The new City of Santa Clarita Transit Maintenance Facility, designed by HOK, is one of the first LEED-certified straw-bale buildings in the world. The $20-million project is designed to accommodate more than 150 buses and nearly 160 staff.
In an effort to improve air quality in the Santa Clarita Valley, the City of Santa Clarita’s municipal transit system decided to convert its entire bus fleet from diesel to compressed natural gas, a conversion that required a modern maintenance headquarters. The new facility includes a 22,000-square-foot administration building, 25,000-square-foot maintenance building, bus wash facility, CNG fueling island for City buses, and publicly accessible CNG fueling station.
The Santa Clarita building envelope is constructed of straw bales with a lime plaster layer on both the interior and exterior. “Straw-bale construction may be a rediscovered technology, but it is appropriate and sustainable by today’s standards,” said HOK’s Charles Smith, Senior Project Manager. “When combined with more recent technologies such as under-floor air distribution, high-performance glazing, and daylighting – as it is in this project – it can be part of a powerful strategy for creating an energy and resource-efficient building.”
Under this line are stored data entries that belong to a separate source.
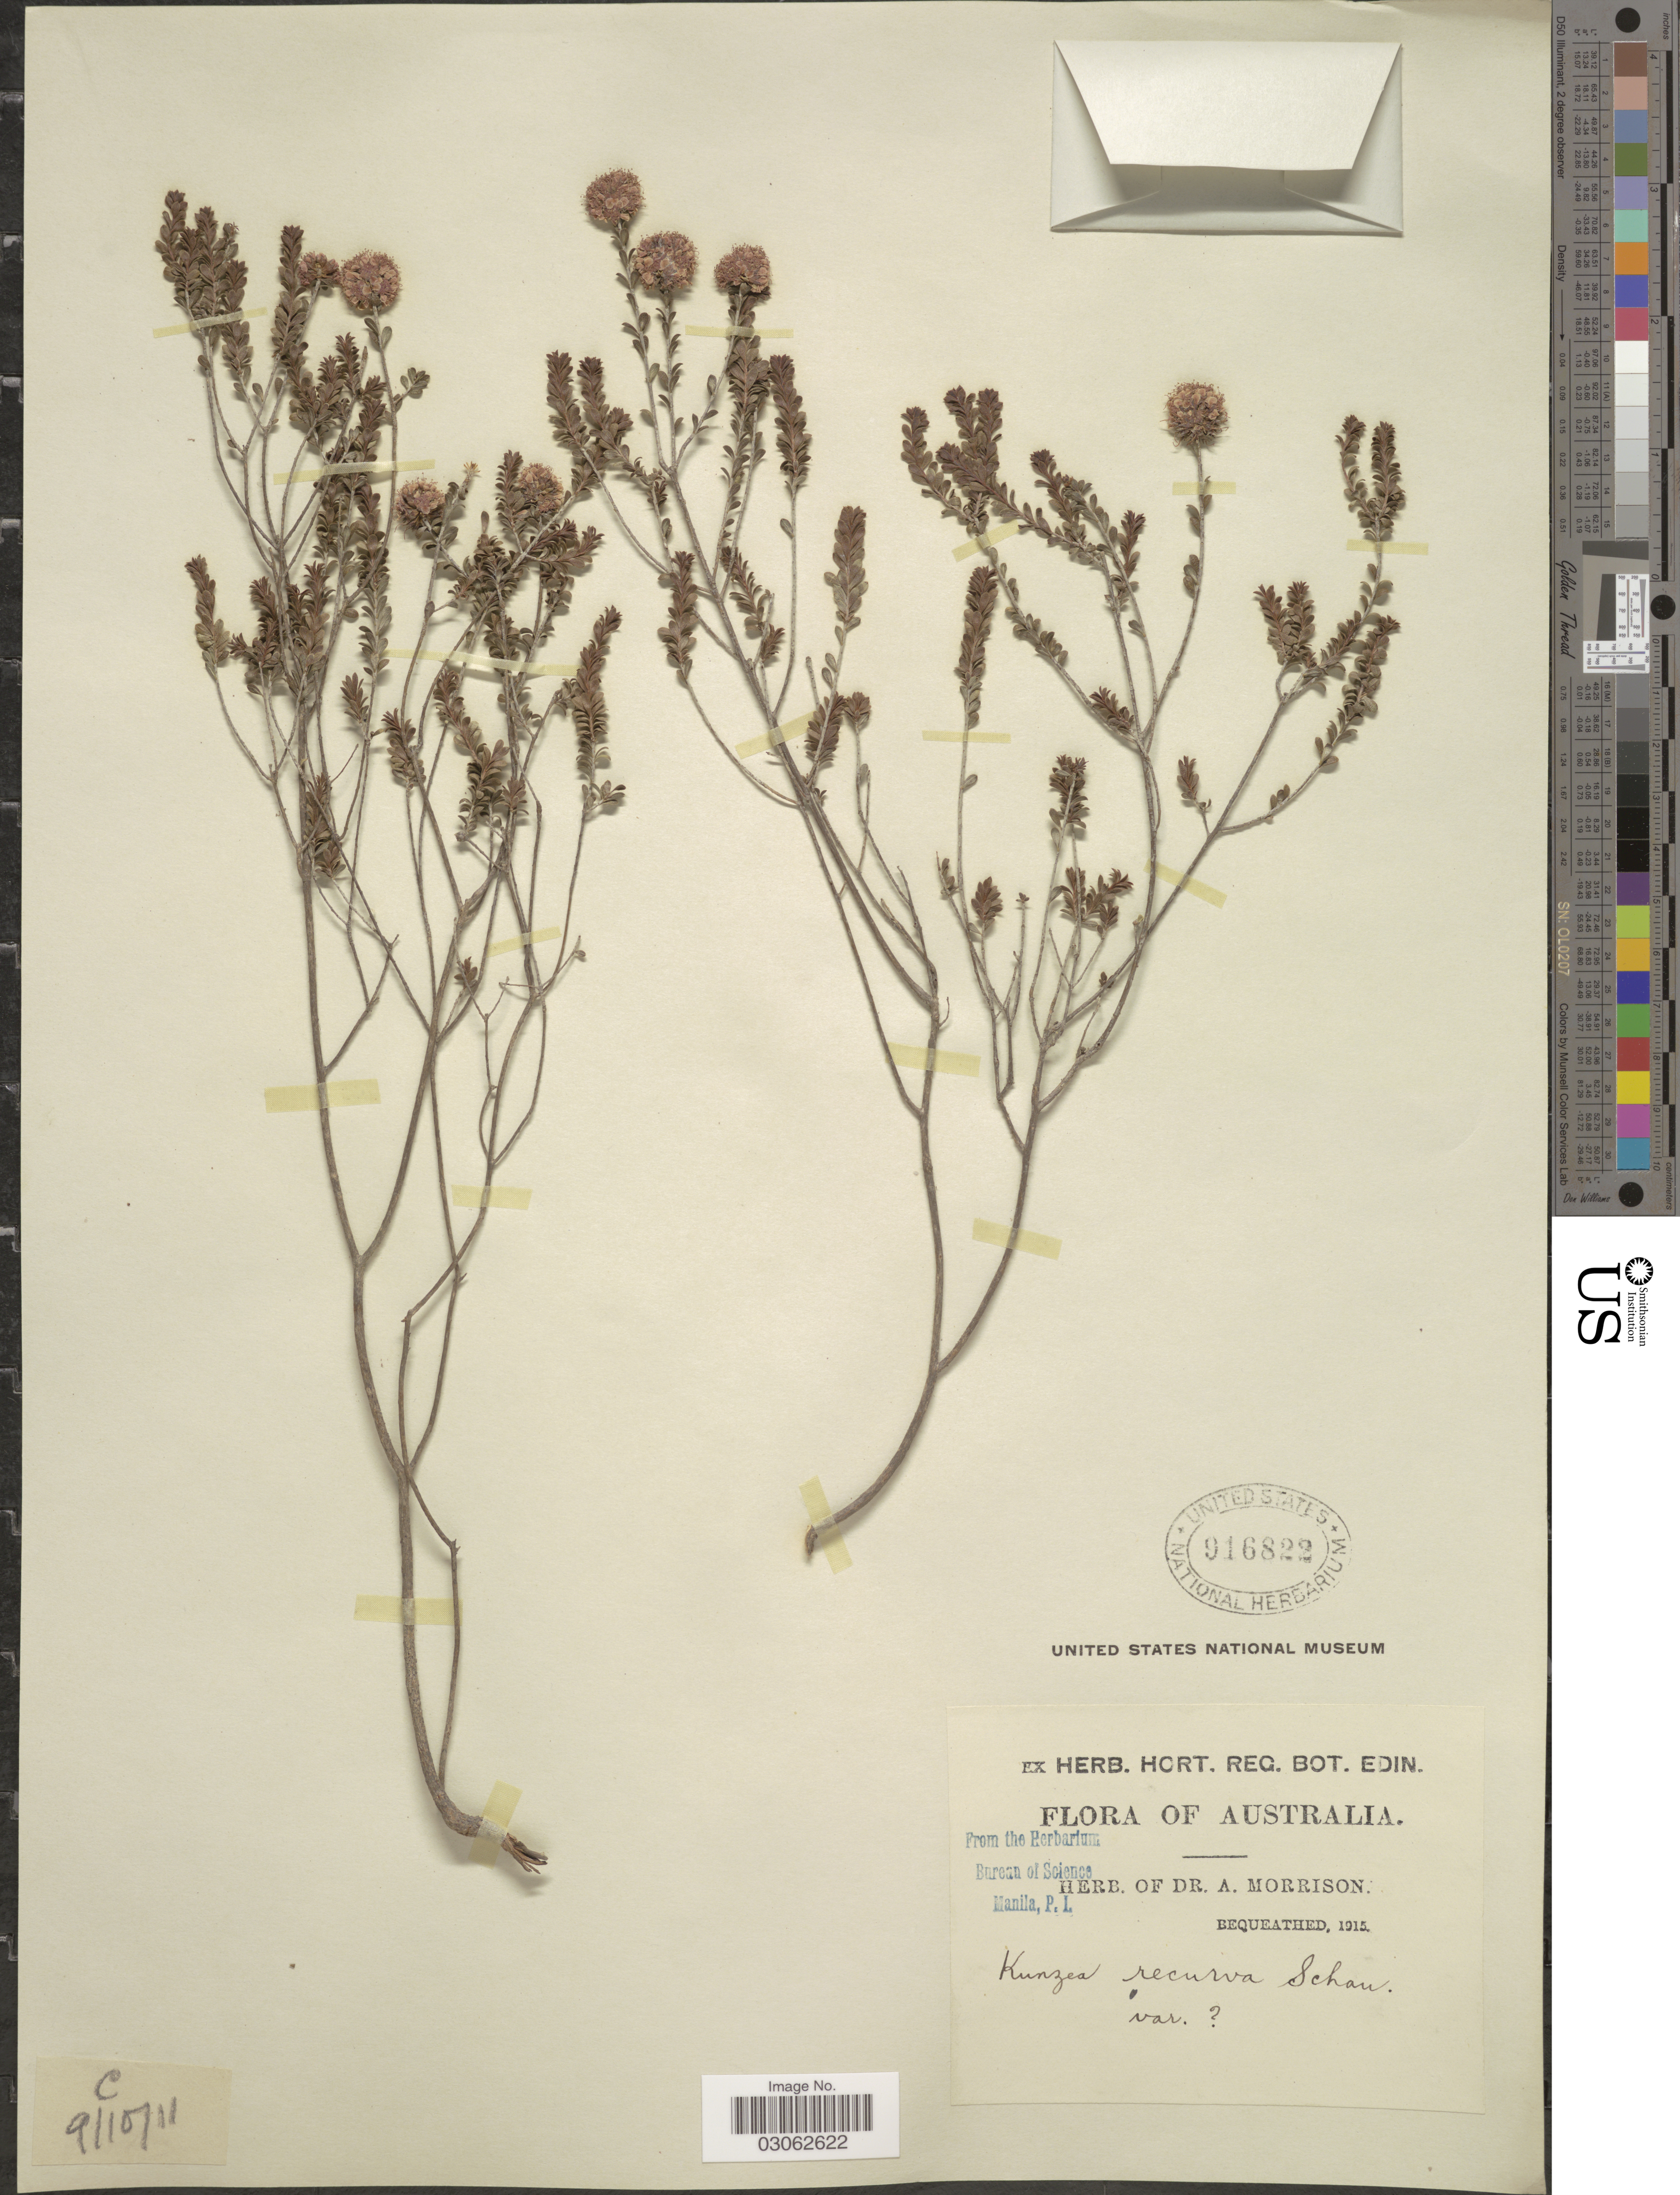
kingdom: Plantae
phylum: Tracheophyta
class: Magnoliopsida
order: Myrtales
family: Myrtaceae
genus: Kunzea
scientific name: Kunzea recurva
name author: Schauer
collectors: ex herb. Dr. A. Morrison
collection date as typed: Transcribed d/m/y: 9/10/11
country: Australia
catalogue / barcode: US 916822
The design exceeds California Energy Efficiency Standards by over 40 percent. Additional sustainable features of the building include: skylights and clerestory daylighting, a well-insulated “cool” roof with deep overhangs to shade clerestories and protect straw-bale walls from moisture, on-site stormwater collection and treatment, water-efficient plumbing fixtures, a gray water reclamation system, an under-floor air system, water-source heat pumps, a courtyard and native plant garden, 25 percent fly ash paving, and use of local, recycled materials.